**Request:** Leave out the pictures and copy everything else in the records exactly.

**Provided data:**
------------------------------------

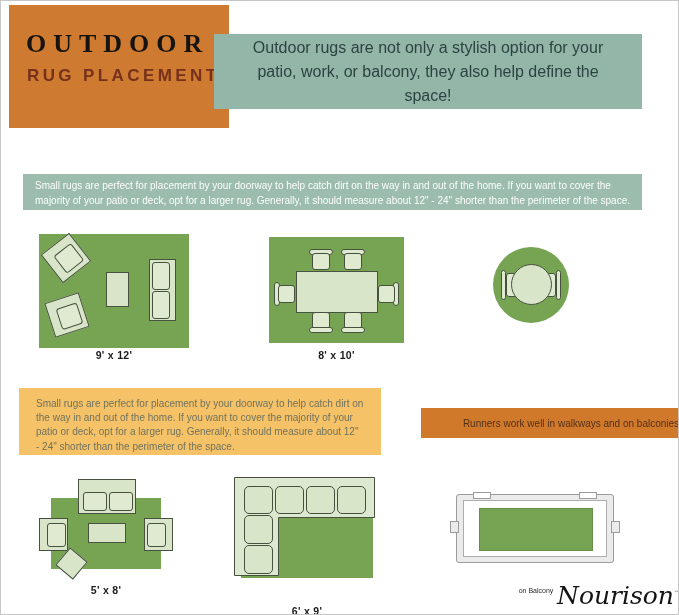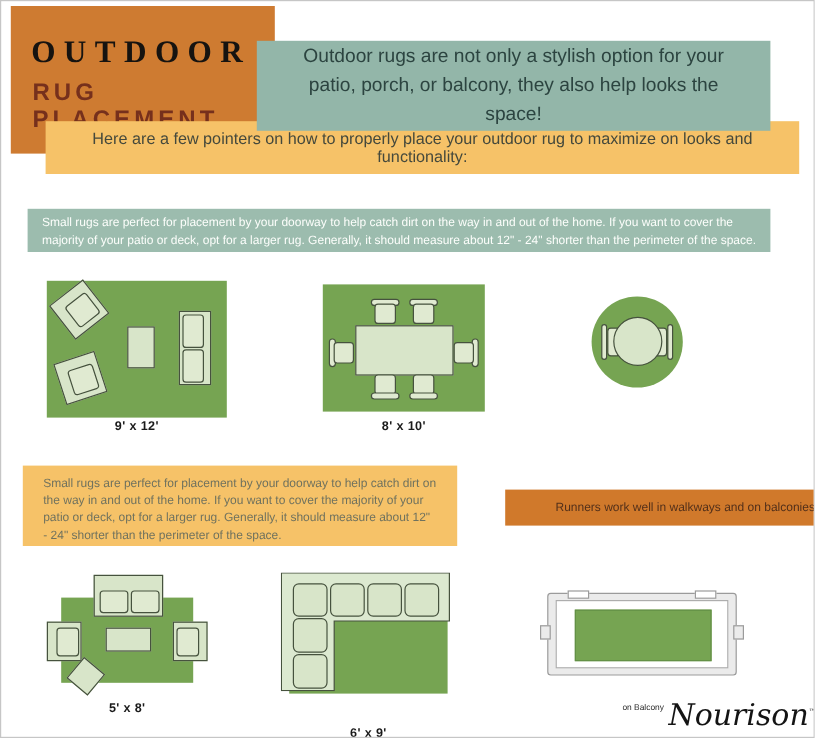--- a/index.html
+++ b/index.html
@@ -5,21 +5,21 @@
   html,body{margin:0;padding:0;background:#fff;}
   #canvas{
     position:relative; width:679px; height:615px; overflow:hidden;
     background:#ffffff; border:1px solid #c6c6c6; box-sizing:border-box;
     font-family:"Liberation Sans", sans-serif;
   }
   .abs{position:absolute;}
   
   .orange-box{left:8px;top:4px;width:220px;height:123px;background:#CE7B31;z-index:1;}
   .hdr-title{margin:24px 0 0 17px;font-size:26px;font-weight:700;letter-spacing:7px;color:#161310;font-family:Liberation Serif, serif;}
-  .hdr-sub{margin:7px 0 0 18px;font-size:20px;font-weight:600;letter-spacing:3.4px;color:#76301C;}
+  .hdr-sub{margin:7px 0 0 18px;font-size:17px;font-weight:600;letter-spacing:3.4px;color:#76301C;}
   .teal-quote{
     left:213px;top:33px;width:428px;height:75px;background:#93B6A9;z-index:3;
     display:flex;align-items:center;justify-content:center;text-align:center;
     font-size:16px;line-height:1.5;color:#2C4440;padding:0 20px;box-sizing:border-box;
   }
   .yellow-banner{
     left:37px;top:100px;width:628px;height:44px;background:#F6C268;z-index:2;
     display:flex;align-items:center;justify-content:center;text-align:center;
     font-size:13.5px;color:#45493C;
   }
@@ -60,26 +60,23 @@
 </head>
 <body>
 
 <div id="canvas">
 
   <div class="abs orange-box">
     <div class="hdr-title">OUTDOOR</div>
     <div class="hdr-sub">RUG PLACEMENT</div>
   </div>
 
-  <div class="abs yellow-banner">
-    <span>Here are a few pointers on how to properly place your outdoor rug to maximize on looks and functionality:</span>
-  </div>
 
   <div class="abs teal-quote">
-    <span>Outdoor rugs are not only a stylish option for your patio, porch, or balcony, they also help looks the space!</span>
+    <span>Outdoor rugs are not only a stylish option for your patio, work, or balcony, they also help define the space!</span>
   </div>
 
   <div class="abs teal-tip">
     <span>Small rugs are perfect for placement by your doorway to help catch dirt on the way in and out of the home. If you want to cover the majority of your patio or deck, opt for a larger rug. Generally, it should measure about 12" - 24" shorter than the perimeter of the space.</span>
   </div>
 
   <div class="rug" style="left:38px;top:233px;width:150px;height:114px;">
     <div class="furn" style="left:9px;top:6px;width:36px;height:36px;transform:rotate(-38deg);">
       <div class="furn-in" style="left:8px;top:8px;width:22px;height:22px;"></div>
     </div>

------------------------------------

**Solution:**
--- a/index.html
+++ b/index.html
@@ -5,21 +5,21 @@
   html,body{margin:0;padding:0;background:#fff;}
   #canvas{
     position:relative; width:679px; height:615px; overflow:hidden;
     background:#ffffff; border:1px solid #c6c6c6; box-sizing:border-box;
     font-family:"Liberation Sans", sans-serif;
   }
   .abs{position:absolute;}
   
   .orange-box{left:8px;top:4px;width:220px;height:123px;background:#CE7B31;z-index:1;}
   .hdr-title{margin:24px 0 0 17px;font-size:26px;font-weight:700;letter-spacing:7px;color:#161310;font-family:Liberation Serif, serif;}
-  .hdr-sub{margin:7px 0 0 18px;font-size:20px;font-weight:600;letter-spacing:3.4px;color:#76301C;}
+  .hdr-sub{margin:7px 0 0 18px;font-size:17px;font-weight:600;letter-spacing:3.4px;color:#76301C;}
   .teal-quote{
     left:213px;top:33px;width:428px;height:75px;background:#93B6A9;z-index:3;
     display:flex;align-items:center;justify-content:center;text-align:center;
     font-size:16px;line-height:1.5;color:#2C4440;padding:0 20px;box-sizing:border-box;
   }
   .yellow-banner{
     left:37px;top:100px;width:628px;height:44px;background:#F6C268;z-index:2;
     display:flex;align-items:center;justify-content:center;text-align:center;
     font-size:13.5px;color:#45493C;
   }
@@ -60,26 +60,23 @@
 </head>
 <body>
 
 <div id="canvas">
 
   <div class="abs orange-box">
     <div class="hdr-title">OUTDOOR</div>
     <div class="hdr-sub">RUG PLACEMENT</div>
   </div>
 
-  <div class="abs yellow-banner">
-    <span>Here are a few pointers on how to properly place your outdoor rug to maximize on looks and functionality:</span>
-  </div>
 
   <div class="abs teal-quote">
-    <span>Outdoor rugs are not only a stylish option for your patio, porch, or balcony, they also help looks the space!</span>
+    <span>Outdoor rugs are not only a stylish option for your patio, work, or balcony, they also help define the space!</span>
   </div>
 
   <div class="abs teal-tip">
     <span>Small rugs are perfect for placement by your doorway to help catch dirt on the way in and out of the home. If you want to cover the majority of your patio or deck, opt for a larger rug. Generally, it should measure about 12" - 24" shorter than the perimeter of the space.</span>
   </div>
 
   <div class="rug" style="left:38px;top:233px;width:150px;height:114px;">
     <div class="furn" style="left:9px;top:6px;width:36px;height:36px;transform:rotate(-38deg);">
       <div class="furn-in" style="left:8px;top:8px;width:22px;height:22px;"></div>
     </div>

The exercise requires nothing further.